> _Data shown_:
────────────────────────────────────────
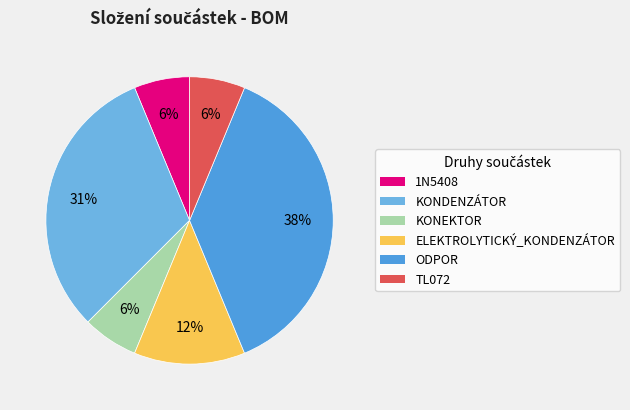

Count the number of slices in the pie.

6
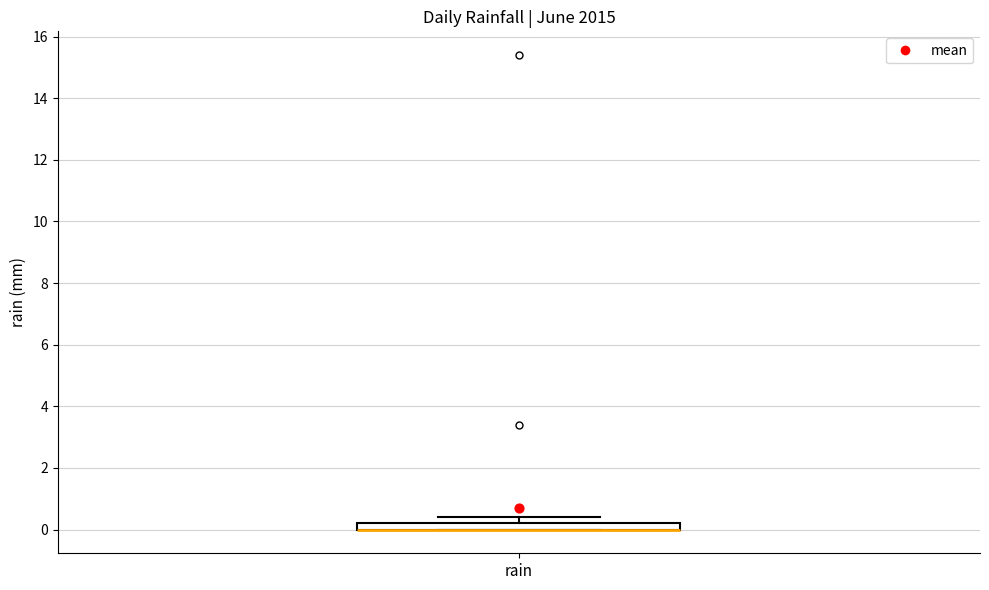

Where is the upper edge of the box for rain on the y-axis? The values are not printed on the chart, so give them approximately, as read against the axis.

0.2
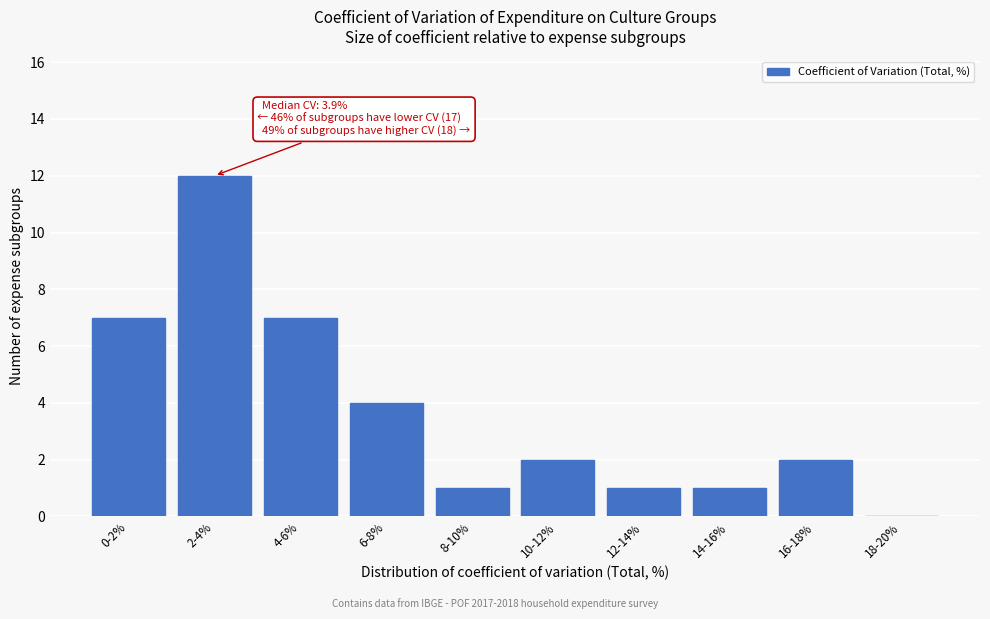

Reading left to right, list all the values displayed in this chart.

0-2%=7	2-4%=12	4-6%=7	6-8%=4	8-10%=1	10-12%=2	12-14%=1	14-16%=1	16-18%=2	18-20%=0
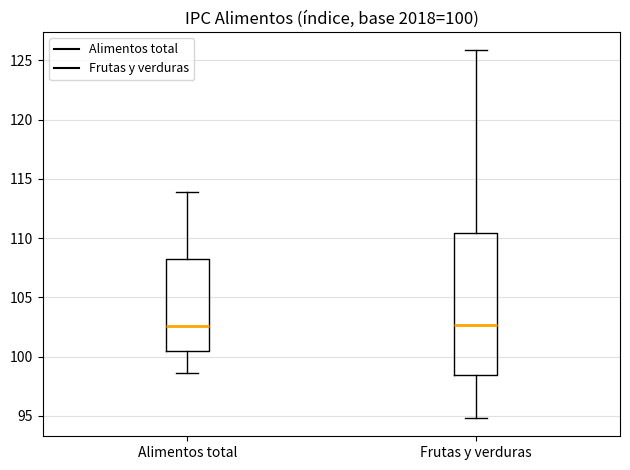

Which box is the tallest, from its lower edge to its upper edge?

Frutas y verduras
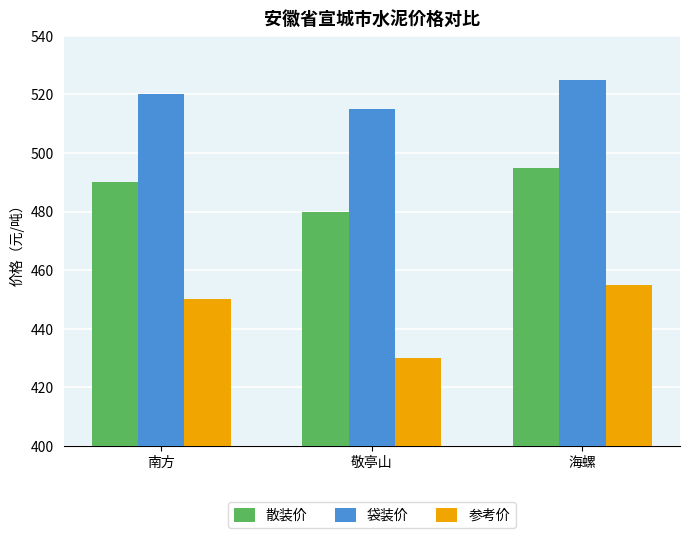

What is the difference between the maximum and second lowest values in the 散装价 series?

5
────────────────────────────────────────
> _What this task involves_: Reproduce all of the material above word for word, omitting the pictures.

> _Solution to this problem_:
Count the number of slices in the pie.

6

Where is the upper edge of the box for rain on the y-axis? The values are not printed on the chart, so give them approximately, as read against the axis.

0.2

Reading left to right, list all the values displayed in this chart.

0-2%=7	2-4%=12	4-6%=7	6-8%=4	8-10%=1	10-12%=2	12-14%=1	14-16%=1	16-18%=2	18-20%=0

Which box is the tallest, from its lower edge to its upper edge?

Frutas y verduras

What is the difference between the maximum and second lowest values in the 散装价 series?

5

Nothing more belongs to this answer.